Once deployed on Polkadot, dApps gain access to an expanding multi-chain ecosystem. Many bridges are being built to provide two-way communication between Polkadot and external blockchains. The Equilibrium bridge, for example, supports bi-directional asset transfers between BSC and Substrate-based Polkadot and Kusama, providing support for BEP-20 native assets.

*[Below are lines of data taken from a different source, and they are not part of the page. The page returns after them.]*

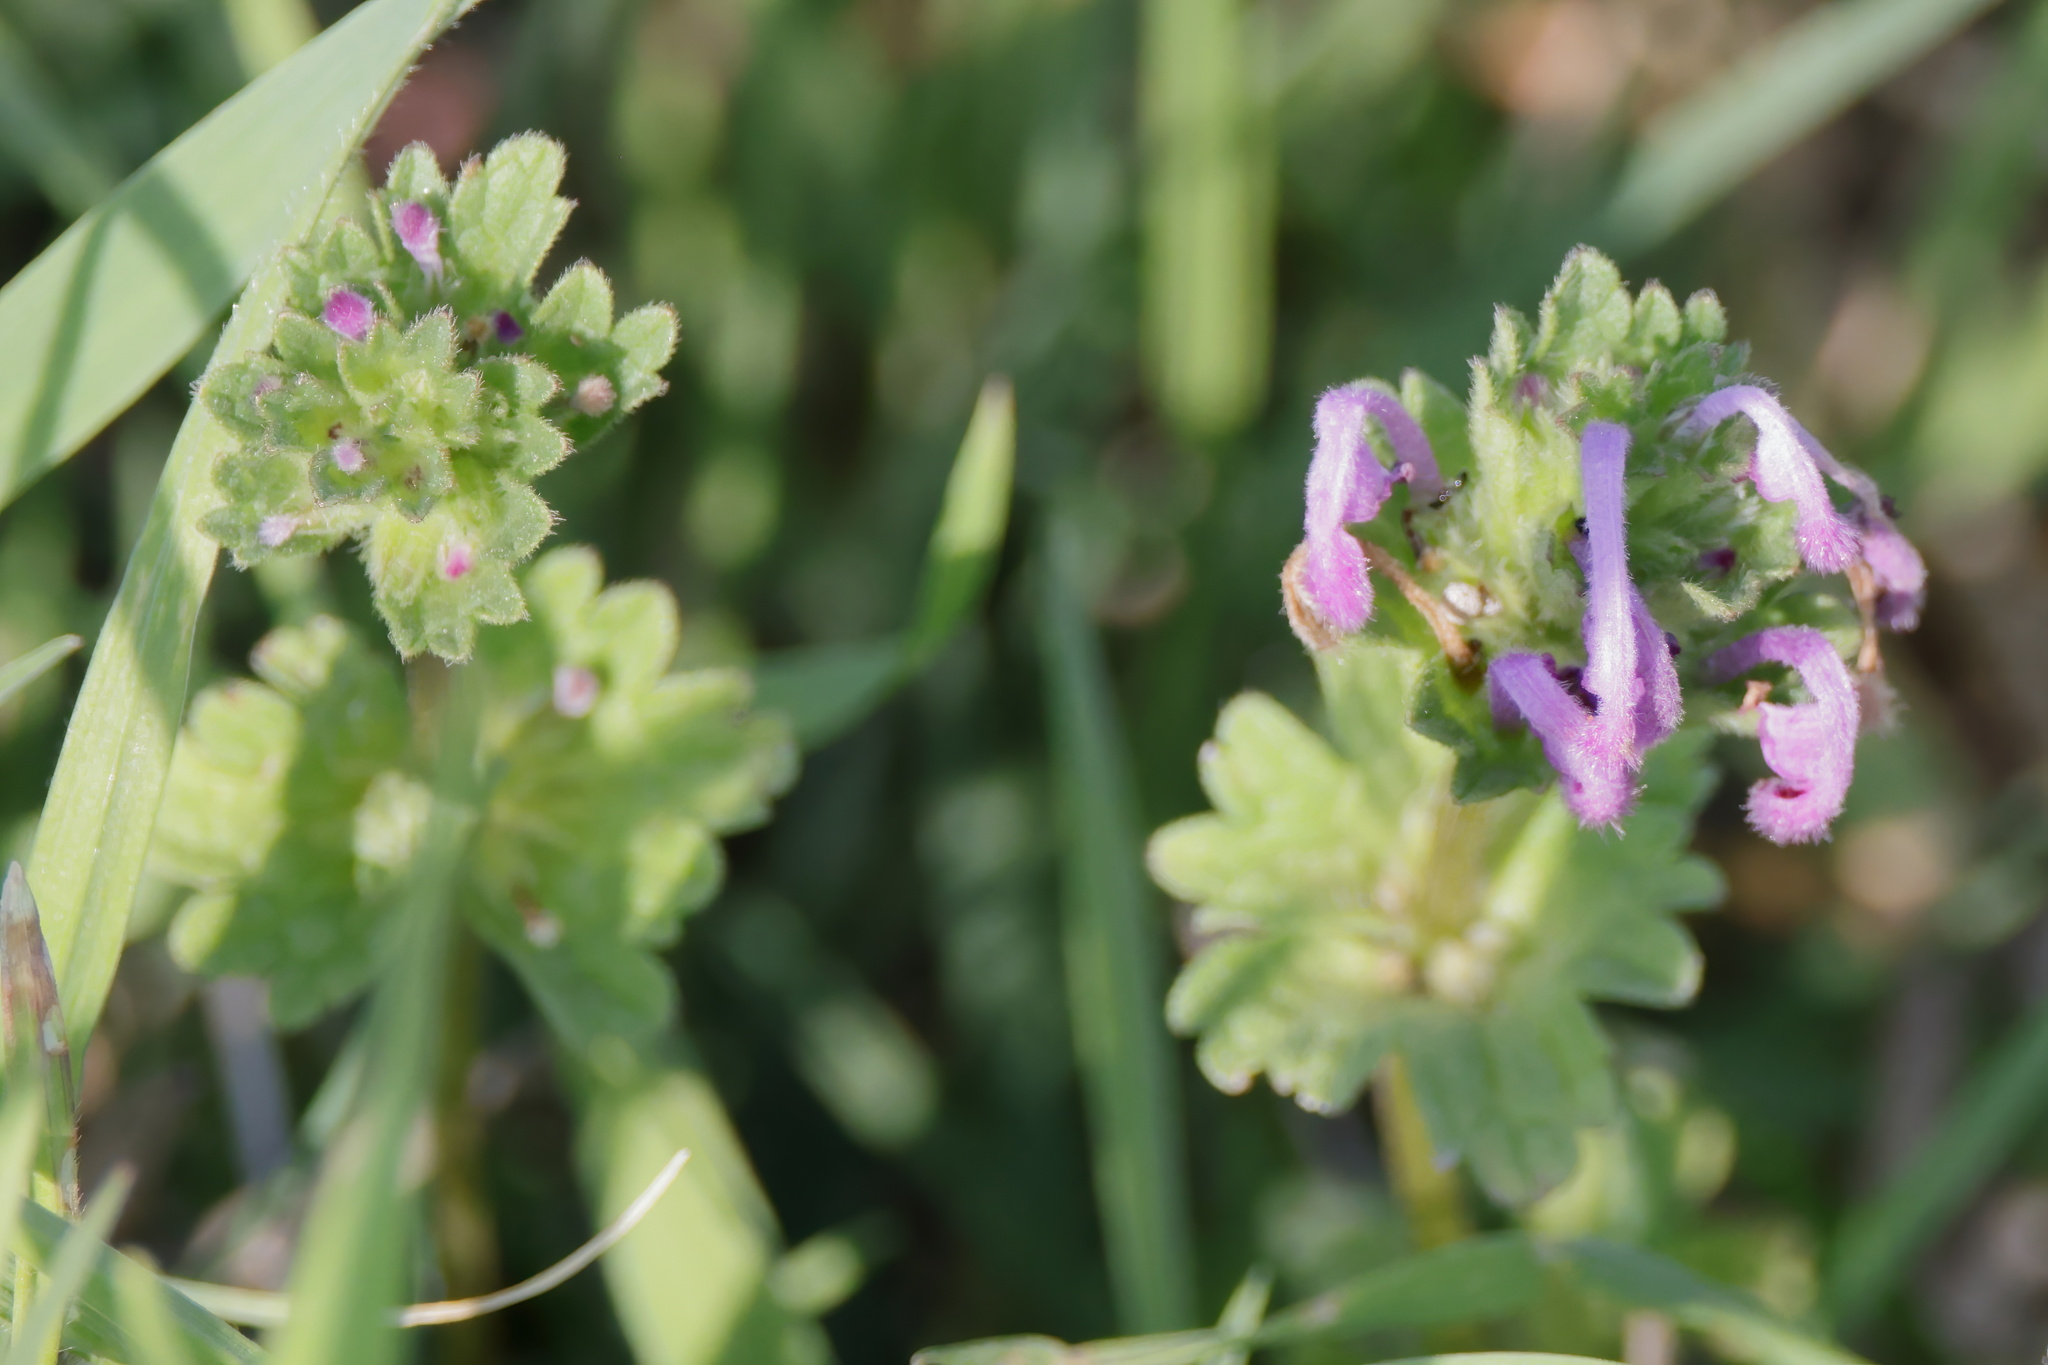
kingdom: Plantae
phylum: Tracheophyta
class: Magnoliopsida
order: Lamiales
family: Lamiaceae
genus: Lamium
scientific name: Lamium amplexicaule
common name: Henbit dead-nettle
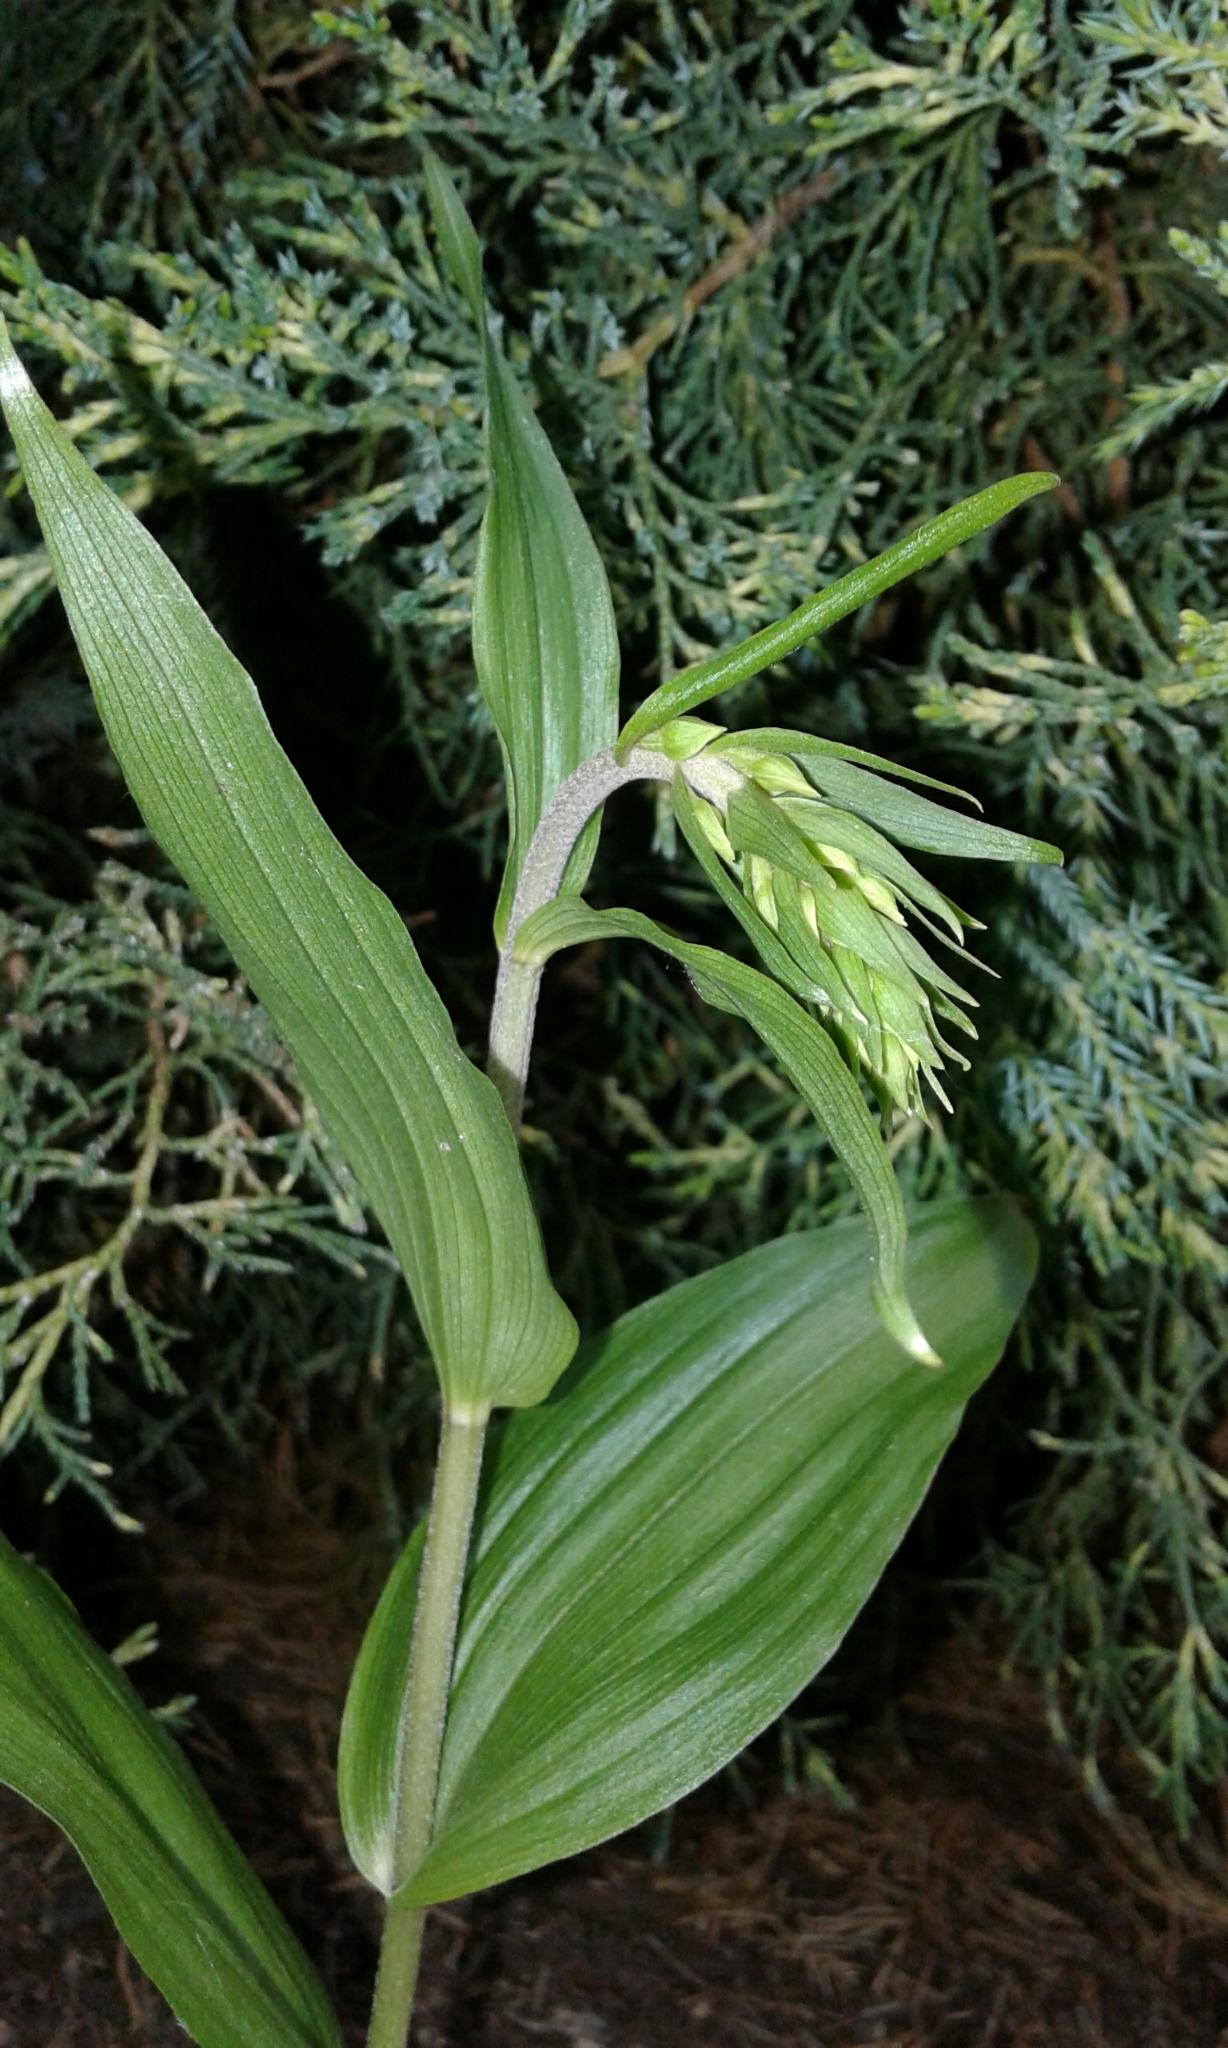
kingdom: Plantae
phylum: Tracheophyta
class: Liliopsida
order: Asparagales
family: Orchidaceae
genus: Epipactis
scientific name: Epipactis helleborine
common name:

The ParaState bridge pallet is the fastest way to provide a parachain bridge to Polkadot for blockchains that run on Substrate. ParaState:

  • bridges the application and developer ecosystems among Polkadot and Ethereum, as well as other chains seeking to provide Ethereum compatibilities
  • provides an on ramp to parathreads on the Polkadot multi-chain through a cheaper pay-as-you-go model
  • maintains Layer 1 security
  • provides built-in DeFi infrastructure including lending protocols, DEX, and oracles

Meanwhile, ParaState’s SSVM optimizes the execution of smart contracts for interoperable blockchains. Developers can:

  • easily drop dApps into a high performance smart contract environment by migrating and deploying Ethereum source code on ParaState
  • develop and enforce standardized parameters for all members of a DeFi ecosystem as part of a multi-chain network based on SSVM
  • provide autonomous consensus on a public blockchain that ensures immutability of financial transactions
  • ensure confidential and private data within smart contracts based on the WebAssembly virtual machine and Layer 1 security
  • program with ParaState in any language as part of a unified developer community for DeFi ecosystems, while domain-specific languages (DSL) can specify actions for specific participants
  • create cross-chain dApps on ParaState’s Layer 1, which guarantees smart contract composability (dApps can interact and exchange assets)

As the growth in DeFi dApps shows, developers are building on interoperable blockchains and for maximal potential future value, open multi-chain ecosystems. The higher the level of connectivity, the more value dApps can extract. ParaState provides a way for Ethereum-compatible dApps to leverage the best of all chains operating in parallel on the Polkadot multi-chain.